Atacar las islas de corrupción

Las iniciativas de reforma planteadas por MC tienen como objetivo central convertir a la licitación pública en la regla y no en la excepción.

Los procesos de adquisiciones y asignación de obra pública en México han sido islas de corrupción y opacidad. Estas islas hoy están fortificadas porque las administraciones públicas de los tres órdenes de gobierno se han vuelto muy innovadoras, pero en la forma en que evaden los procesos de licitaciones públicas y los mecanismos de transparencia y rendición de cuentas en estos procedimientos. 

Entre las innovaciones más destacadas de los últimos años, se cuentan las complejas redes de empresas fantasma en estados como Veracruz; las compras mediante una sofisticada triangulación de recursos para desviar dinero público, como la Estafa Maestra; o los esquemas y estructuras de colusión en los procedimientos de invitación restringida, el ganador del contrato está previamente determinado.

Una de las últimas innovaciones la aportó el Congreso de Tabasco, que aprobó una reforma para evitar, mediante procedimientos “abreviados”, las licitaciones públicas, con el pretexto de agilizar la ejecución de “proyectos estratégicos”. La resistencia a realizar licitaciones públicas y procedimientos de adquisiciones y asignación de obras públicas transparentes no es nueva en México y no distingue colores partidistas, y precisamente por ello, lo que debemos atender son los problemas estructurales en la legislación.

Por esa razón, esta semana en el Senado de la República presenté dos iniciativas de reforma a la Ley de Adquisiciones, Arrendamientos y Servicios del Sector Público, y a la Ley de Obras Públicas y Servicios Relacionados con las Mismas. Estas reformas, planteadas por Movimiento Ciudadano, tienen como objetivo central convertir a la licitación pública en la regla, y no en la excepción, de los procedimientos de adquisiciones y asignación de obras públicas, eliminando las excusas que hoy plantea la ley y estableciendo que sólo podrán asignarse directamente o por invitación el 20% de los contratos cuando así se requiera por causas justificadas.

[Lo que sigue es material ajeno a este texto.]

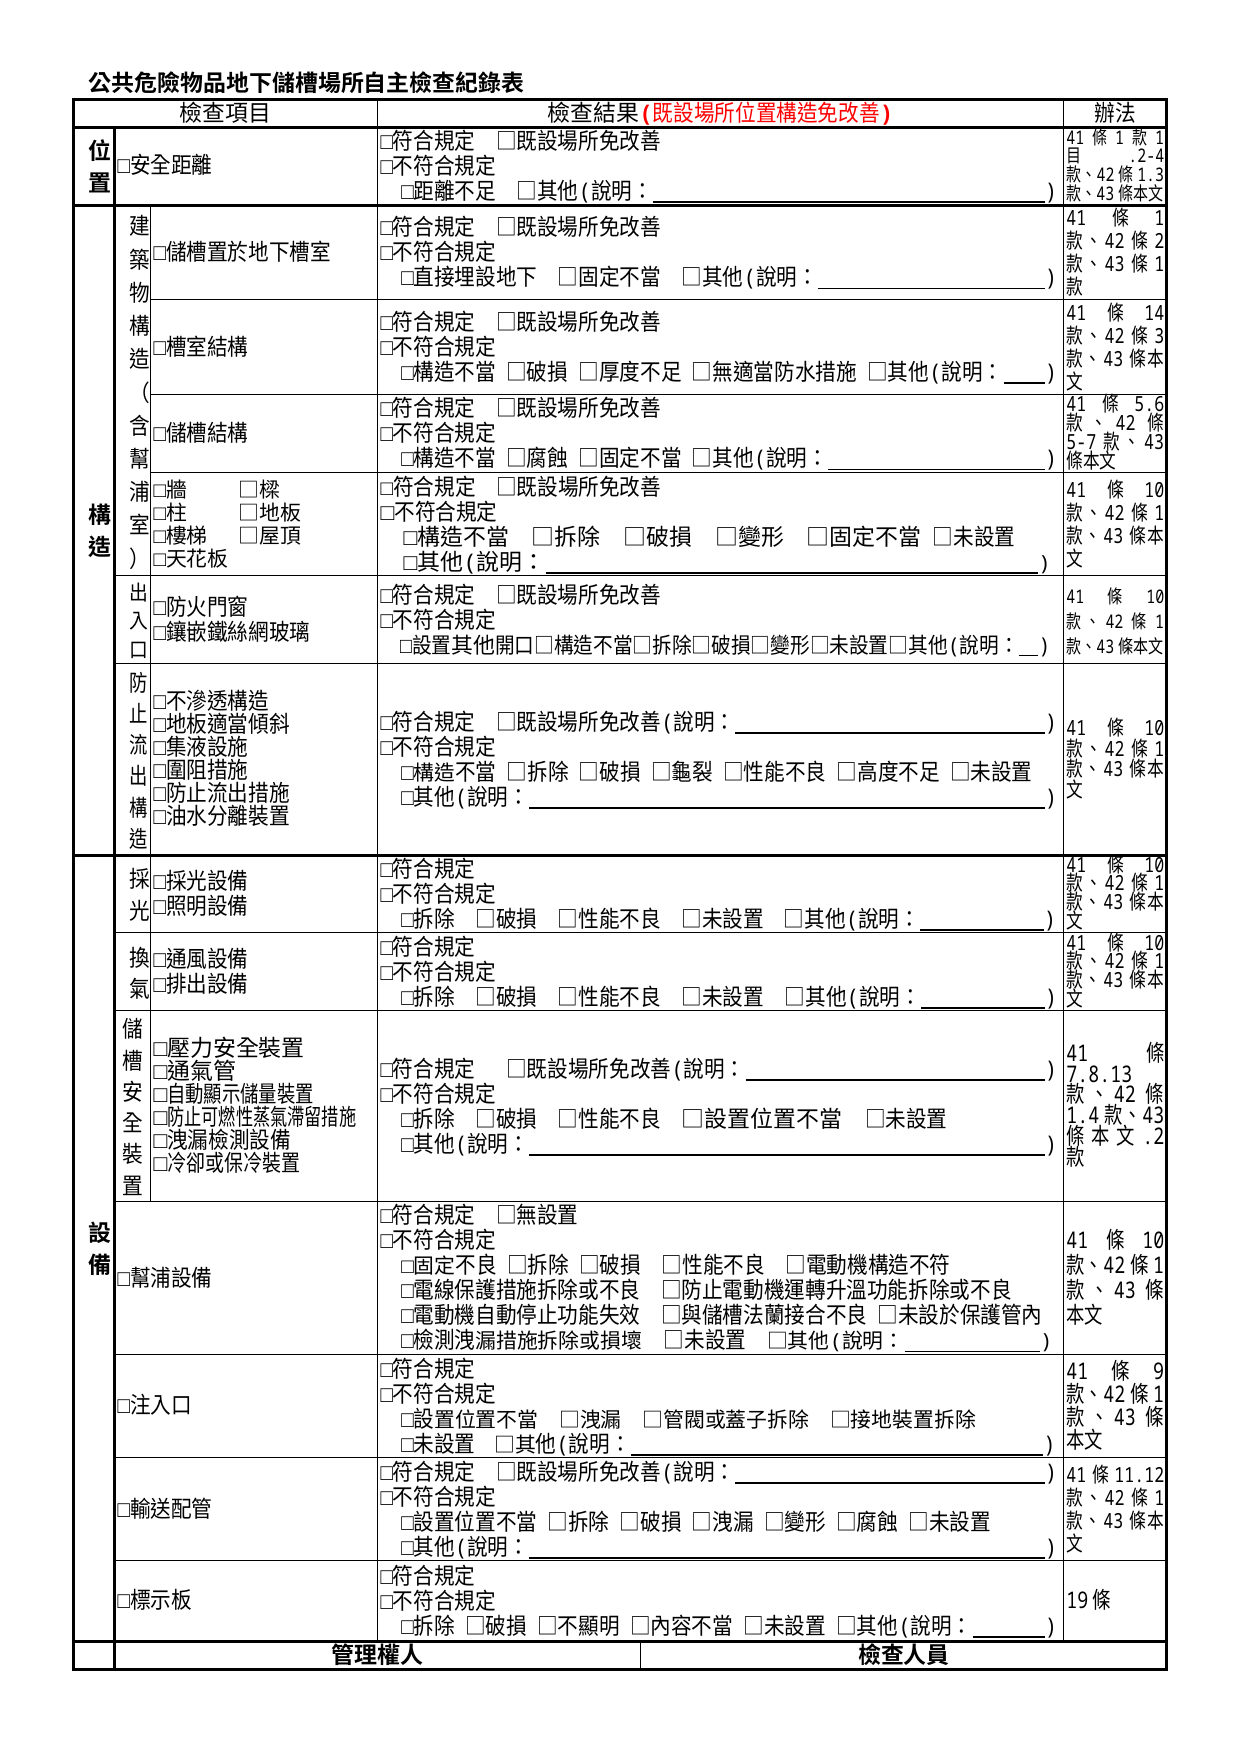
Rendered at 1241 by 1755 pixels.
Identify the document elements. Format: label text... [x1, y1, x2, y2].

table_cell 41條1款、42條2款、43條1款 [1064, 207, 1165, 299]
table_cell □符合規定 □既設場所免改善 □不符合規定 □距離不足 □其他(說明： ) [378, 129, 1063, 204]
table_cell 41條10款、42條1款、43條本文 [1064, 933, 1165, 1010]
table_cell 41條10款、42條1款、43條本文 [1064, 473, 1165, 575]
table_cell □壓力安全裝置 □通氣管 □自動顯示儲量裝置 □防止可燃性蒸氣滯留措施 □洩漏檢測設備 □冷卻或保冷裝置 [151, 1011, 377, 1201]
table_header 檢查結果(既設場所位置構造免改善) [378, 101, 1063, 126]
table_cell □標示板 [116, 1561, 377, 1640]
table_cell 採光 [116, 857, 150, 932]
table_cell □槽室結構 [151, 300, 377, 394]
table_cell □通風設備 □排出設備 [151, 933, 377, 1010]
table_cell □符合規定 □既設場所免改善(說明： ) □不符合規定 □設置位置不當 □拆除 □破損 □洩漏 □變形 □腐蝕 □未設置 □其他(說明： ) [378, 1458, 1063, 1560]
table_header 檢查項目 [75, 101, 377, 126]
table_cell □符合規定 □不符合規定 □拆除 □破損 □性能不良 □未設置 □其他(說明： ) [378, 857, 1063, 932]
table_cell 設備 [75, 857, 113, 1640]
table_cell □符合規定 □既設場所免改善(說明： ) □不符合規定 □拆除 □破損 □性能不良 □設置位置不當 □未設置 □其他(說明： ) [378, 1011, 1063, 1201]
table_cell 41條10款、42條1款、43條本文 [1064, 576, 1165, 663]
table_cell 41條10款、42條1款、43條本文 [1064, 857, 1165, 932]
table_cell □符合規定 □不符合規定 □拆除 □破損 □性能不良 □未設置 □其他(說明： ) [378, 933, 1063, 1010]
table_cell □不滲透構造 □地板適當傾斜 □集液設施 □圍阻措施 □防止流出措施 □油水分離裝置 [151, 664, 377, 854]
table_cell 管理權人 [116, 1643, 640, 1668]
table_cell □符合規定 □無設置 □不符合規定 □固定不良 □拆除 □破損 □性能不良 □電動機構造不符 □電線保護措施拆除或不良 □防止電動機運轉升溫功能拆除或不良 □電動機自動停止功能失效 □與儲槽法蘭接合不良 □未設於保護管內 □檢測洩漏措施拆除或損壞 □未設置 □其他(說明： ) [378, 1202, 1063, 1354]
table_cell 41條9款、42條1款、43條本文 [1064, 1355, 1165, 1457]
table_cell 檢查人員 [641, 1643, 1165, 1668]
table_cell [75, 1643, 113, 1668]
text 公共危險物品地下儲槽場所自主檢查紀錄表 [89, 64, 1152, 98]
table_header 辦法 [1064, 101, 1165, 126]
table_cell 換氣 [116, 933, 150, 1010]
table_cell 位置 [75, 129, 113, 204]
table_cell □防火門窗 □鑲嵌鐵絲網玻璃 [151, 576, 377, 663]
table_cell □牆 □樑 □柱 □地板 □樓梯 □屋頂 □天花板 [151, 473, 377, 575]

Además, estas reformas plantean, por un lado, suprimir las disposiciones que hoy permiten la triangulación de compras, como la Estafa Maestra; y por otro lado, generar mecanismos efectivos para combatir y desmantelar las empresas fantasma, mediante lineamientos obligatorios para los entes públicos.

Esta reforma también propone fortalecer y empoderar al Sistema Nacional Anticorrupción, en particular a su Comité de Participación Ciudadana, porque ésta es la ruta correcta para empezar a desmontar las redes de corrupción y complicidad enquistadas en las instituciones públicas. Las reformas también proponen lineamientos en materia de transparencia, de supervisión de las obras públicas, de participación ciudadana mediante la figura de testigos sociales y de combate a la colusión, entre muchos otros.

La capacidad para enfrentar estas dos islas de corrupción no depende de la buena voluntad, depende del andamiaje institucional. Por ello, estoy convencido de que una de las grandes tareas del Poder Legislativo, de cara al inicio de la próxima administración federal, es la de sacar adelante instrumentos efectivos de combate a la corrupción en las compras gubernamentales y en las obras públicas, porque ésa es la ruta correcta para combatir la colusión, el desvío de recursos, la opacidad y la discrecionalidad.

*Senador por Jalisco de Movimiento Ciudadano.